Local coaches emphasize treating their teams like a family and their teammates like brothers and sisters

Messenger photo by Britt Kudla Fort Dodge wrestlers gather and celebrate their third-place finish at the state tournament in Des Moines.

It almost seems as though winning championships has become second nature to athletes in the Fort Dodge Community School District.

Another whirlwind run through the state wrestling and bowling competitions netted the Fort Dodge Senior High athletic department four more titles recently. Dodger junior Carson Taylor and sophomore Drake Ayala secured gold medals on the mat Saturday in Des Moines, and on Tuesday in Waterloo, the FDSH girls bowling team and Leah Sanck — a junior at St. Edmond who competes for the Dodgers in a shared program — swept first-place honors in convincing fashion.

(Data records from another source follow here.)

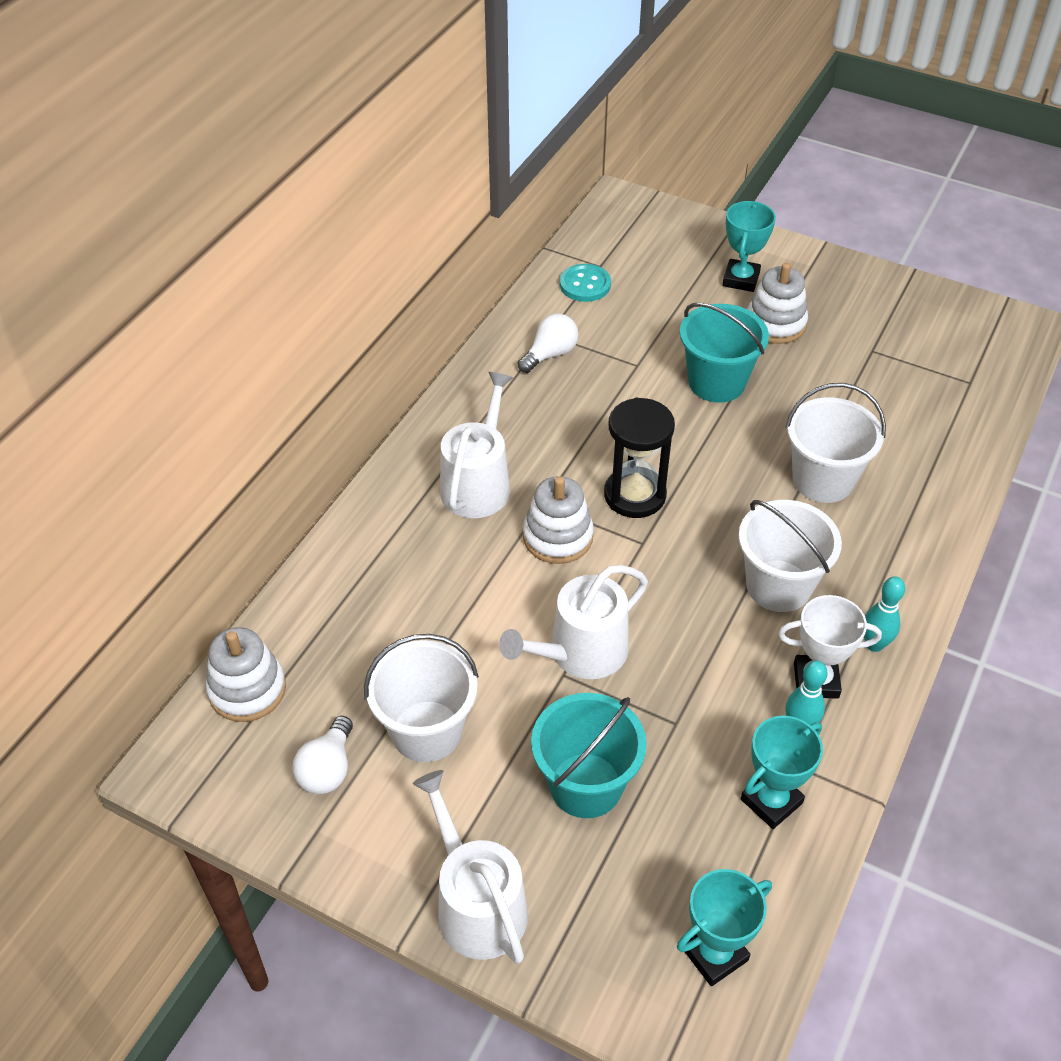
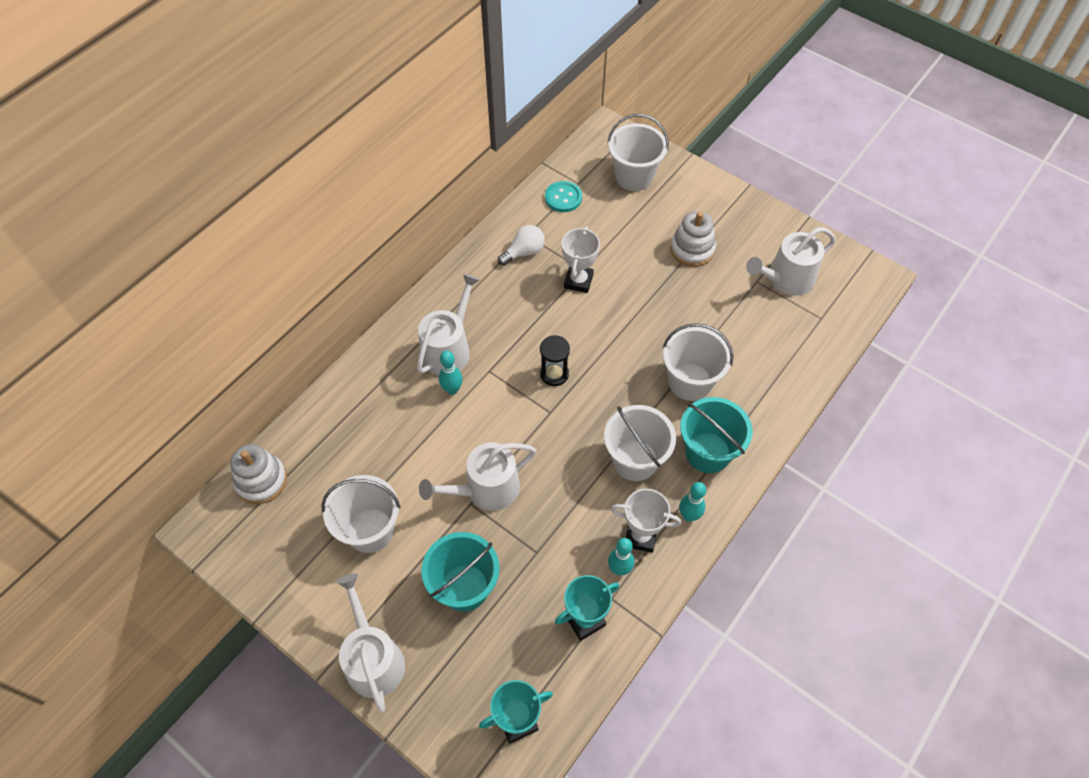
camera: 10 degrees right, 10 degrees up
white light bulb [292,716,353,794] -> none
white stacking toy [523,476,594,564] -> none
black hourglass [604,398,675,518] -> black hourglass [540,335,570,386], size x0.66
turquoise bucket [680,303,769,403] -> turquoise bucket moved to [680,397,752,473]
turquoise trophy [723,201,776,292] -> none
none -> turquoise bowling pin [439,351,463,395]
none -> white trophy [562,227,600,293]
none -> white bucket [607,114,669,191]
none -> white watering can [746,227,836,296]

Fort Dodge has now captured 27 individual or team championships in the last five athletic seasons: 13 in wrestling, five in cheerleading, four in bowling, four in tennis and one in track. It’s an impressive number, especially considering the nine previous years yielded only eight titles combined — six in cheer and two in tennis — from FDSH.

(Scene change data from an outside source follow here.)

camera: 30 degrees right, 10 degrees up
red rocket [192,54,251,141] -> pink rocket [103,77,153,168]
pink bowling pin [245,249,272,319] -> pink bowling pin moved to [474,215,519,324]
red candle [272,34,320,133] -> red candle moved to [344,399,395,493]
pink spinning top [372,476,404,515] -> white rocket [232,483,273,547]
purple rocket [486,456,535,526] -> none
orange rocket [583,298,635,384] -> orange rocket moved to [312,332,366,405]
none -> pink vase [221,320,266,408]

Many athletes and their families are making more of an off-season commitment to their respective sports. The time and money being invested in travel teams, clubs, lessons and other forms of competition have turned a once-simple concept — representing your school — into a complex battle for notoriety and scholarship opportunities.

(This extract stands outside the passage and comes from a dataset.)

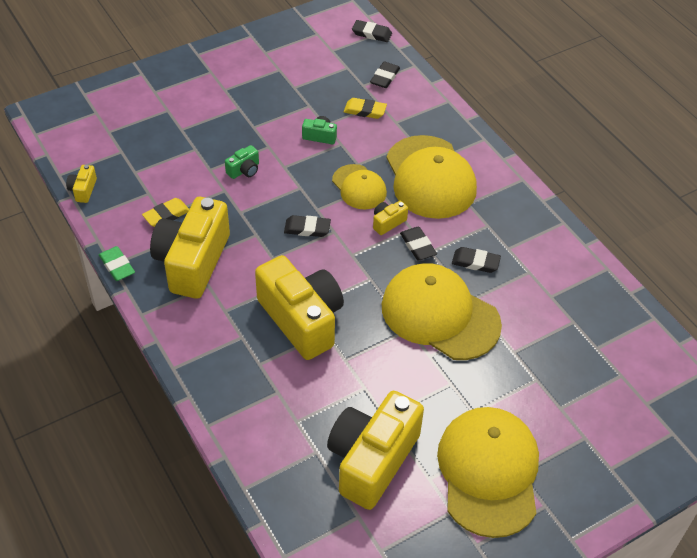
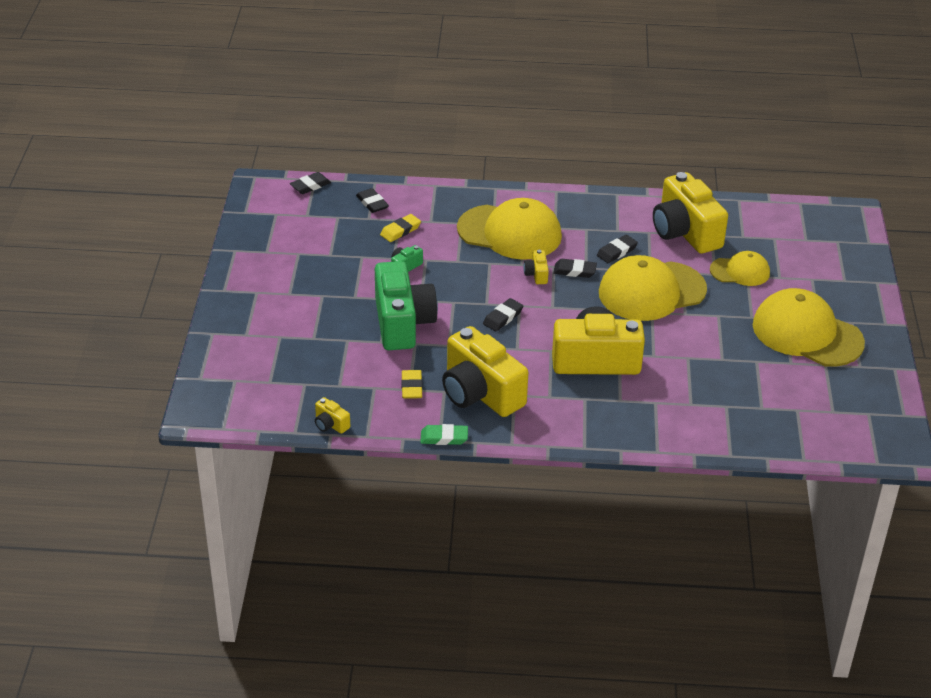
camera: 55 degrees left, 10 degrees down
green camera [225,145,259,179] -> green camera [375,261,438,350], size x2.46
yellow camera [327,391,424,510] -> yellow camera moved to [653,172,728,254]
yellow cap [332,164,387,209] -> yellow cap moved to [710,251,770,286]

That’s nothing new, though, and it isn’t unique to Fort Dodge. In fact, one could argue many of the programs the Dodgers face on a regular basis — in their six-team division of the Central Iowa Metro League, for instance, sits three of the state’s seven biggest schools: West Des Moines Valley, Waukee and Southeast Polk — are more powerful in their resources and talented on their rosters than ever before.

The credit often lies in the intangible areas, where Fort Dodge still finds ways to make itself unique. The Dodgers will never enjoy many of the advantages other championship contenders possess, but as we’ve seen time and time again in athletics, there’s more to the story than being the biggest or the best on paper.

Local coaches emphasize treating their teams like a family and their teammates like brothers and sisters. There is an old-school selflessness that still exists here; one that has become rare in today’s me-first athletic climate.

When the time comes to deliver in the spotlight, a program’s bond — the shared sweat equity — tends to find a way to separate champions from other contenders. And that theme has been consistent when Fort Dodge enjoys success on an elite level.

It’s a community experience.

Ayala put it best: after winning his gold medal inside Wells Fargo Arena to cap arguably the most dominant individual season in school history, the nationally-ranked star didn’t bask in the glory or expect to be showered with praise. Instead, Ayala hustled over to watch the end of Taylor’s match — a teammate who has, in the true tradition of FDSH wrestling, become a brother.

“I was more excited for Carson winning (a title) than at any other time (during the week),” Ayala said. “I was crazy pumped for him.”

Fort Dodge doesn’t need to be the conventional choice or the odds-on-favorite to win championships. Local athletes are perfectly comfortable making names for themselves the old-fashioned way: by counting on each other and coming together to find the separation they need.